Lathen alledgedly identified patients with less than six months to live, and got 60 of them to become co-owners of brokerage accounts. He is alleged to have paid $10,000 a time to use their name on accounts.
He then pulled the money out as soon as those people passed away.
Here is the SEC on the case:
An SEC examination of investment advisory firm Eden Arc Capital Management uncovered the scheme alleged by the SEC Enforcement Division in an order instituted today. Donald Lathen of New York City allegedly used contacts at nursing homes and hospices to identify patients with less than six months to live, and he successfully recruited at least 60 of them by paying $10,000 apiece to use their names on accounts. When a patient died, Lathen allegedly redeemed investments in the accounts by falsely representing to issuers that he and the terminally ill individuals were joint owners of the accounts. Lathen's hedge fund was the true owner of the survivor's option investments. Issuers paid out more than $100 million in early redemptions as a result of the alleged misrepresentations and omissions by Lathen and Eden Arc Capital."

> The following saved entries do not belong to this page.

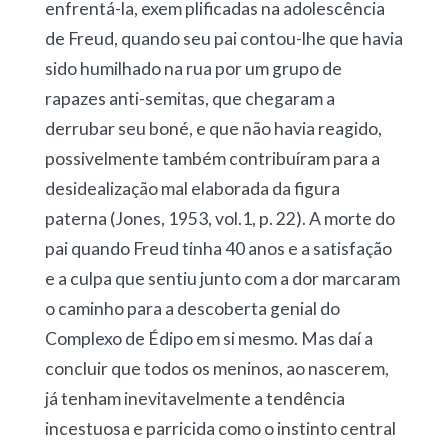
enfrentá-la, exem plificadas na adolescência
de Freud, quando seu pai contou-lhe que havia
sido humilhado na rua por um grupo de
rapazes anti-semitas, que chegaram a
derrubar seu boné, e que não havia reagido,
possivelmente também contribuíram para a
desidealização mal elaborada da figura
paterna (Jones, 1953, vol.1, p. 22). A morte do
pai quando Freud tinha 40 anos e a satisfação
e a culpa que sentiu junto com a dor marcaram
o caminho para a descoberta genial do
Complexo de Édipo em si mesmo. Mas daí a
concluir que todos os meninos, ao nascerem,
já tenham inevitavelmente a tendência
incestuosa e parricida como o instinto central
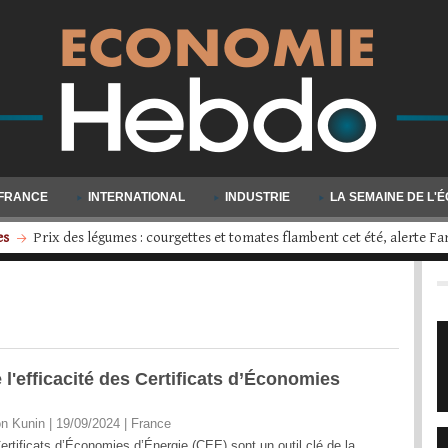
FRANCE
INTERNATIONAL
INDUSTRIE
LA SEMAINE DE L'
s
Volkswagen engage une restructuration d'ampleur : quatre usines d
l'efficacité des Certificats d’Économies
n Kunin | 19/09/2024
|
France
ertificats d’Économies d’Énergie (CEE) sont un outil clé de la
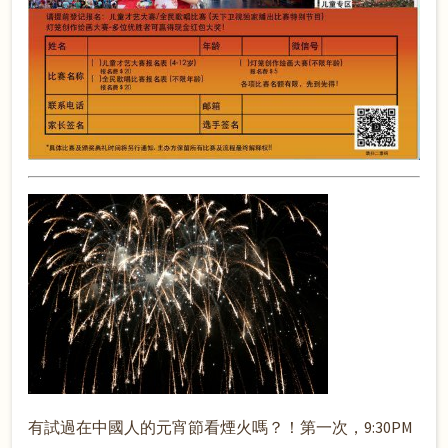
有試過在中國人的元宵節看煙火嗎？！第一次，9:30PM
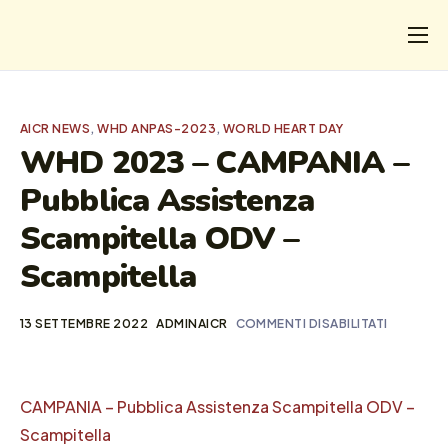
CHI
COSA FACCIAMO
AICR NEWS
,
WHD ANPAS-2023
,
WORLD HEART DAY
I SALVATI
WHD 2023 – CAMPANIA –
Pubblica Assistenza
FORMAZIONE
Scampitella ODV –
PROGETTI
Scampitella
NEWS
13 SETTEMBRE 2022
ADMINAICR
COMMENTI DISABILITATI
CAMPANIA – Pubblica Assistenza Scampitella ODV –
Scampitella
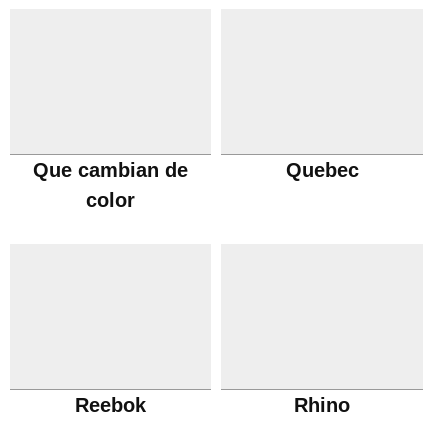
Que cambian de
Quebec
color
Reebok
Rhino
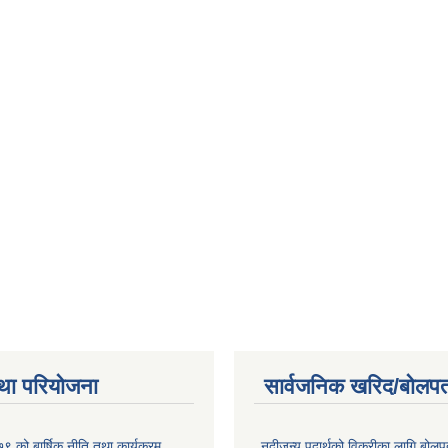
था परियोजना
सार्वजनिक खरिद/बोलपत
 को बार्षिक नीति तथा कार्यक्रम
नदीजन्य पदार्थको विक्रीका लागि बोलप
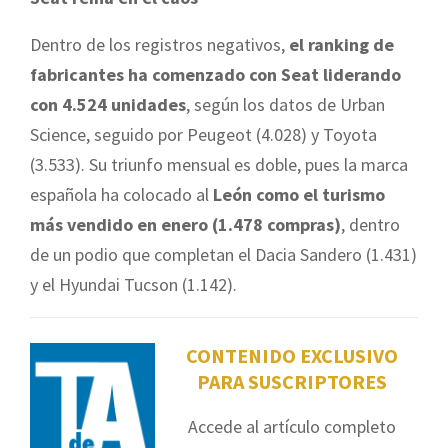
Dentro de los registros negativos,
el ranking de
fabricantes ha comenzado con Seat liderando
con 4.524 unidades
, según los datos de Urban
Science, seguido por Peugeot (4.028) y Toyota
(3.533). Su triunfo mensual es doble, pues la marca
española ha colocado al
León como el turismo
más vendido en enero (1.478 compras)
, dentro
de un podio que completan el Dacia Sandero (1.431)
y el Hyundai Tucson (1.142).
CONTENIDO EXCLUSIVO
PARA SUSCRIPTORES
Accede al artículo completo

The SEC Enforcement Division further alleges that Lathen violated the custody rule by failing to properly place the hedge fund's cash and securities in an account under the fund's name or in an account containing only clients' funds and securities, under the investment adviser's name as agent or trustee for the client.
"We allege that Lathen deceived issuers by falsely claiming that he and the deceased jointly owned the bonds when the hedge fund was the true owner of the investments," said Andrew M. Calamari, Director of the SEC's New York Regional Office. "Lathen allegedly put hedge fund client assets at risk by keeping them in accounts in his and the terminally ill individuals' names rather than following the custody rule."
Lathen was formerly a managing director and co-head of energy M&A at Citigroup, and a managing director at Lehman Brothers, according to his LinkedIn profile.
There will be a public hearing before an administrative law judge to decide if any remedial actions are appropriate, according to the press release.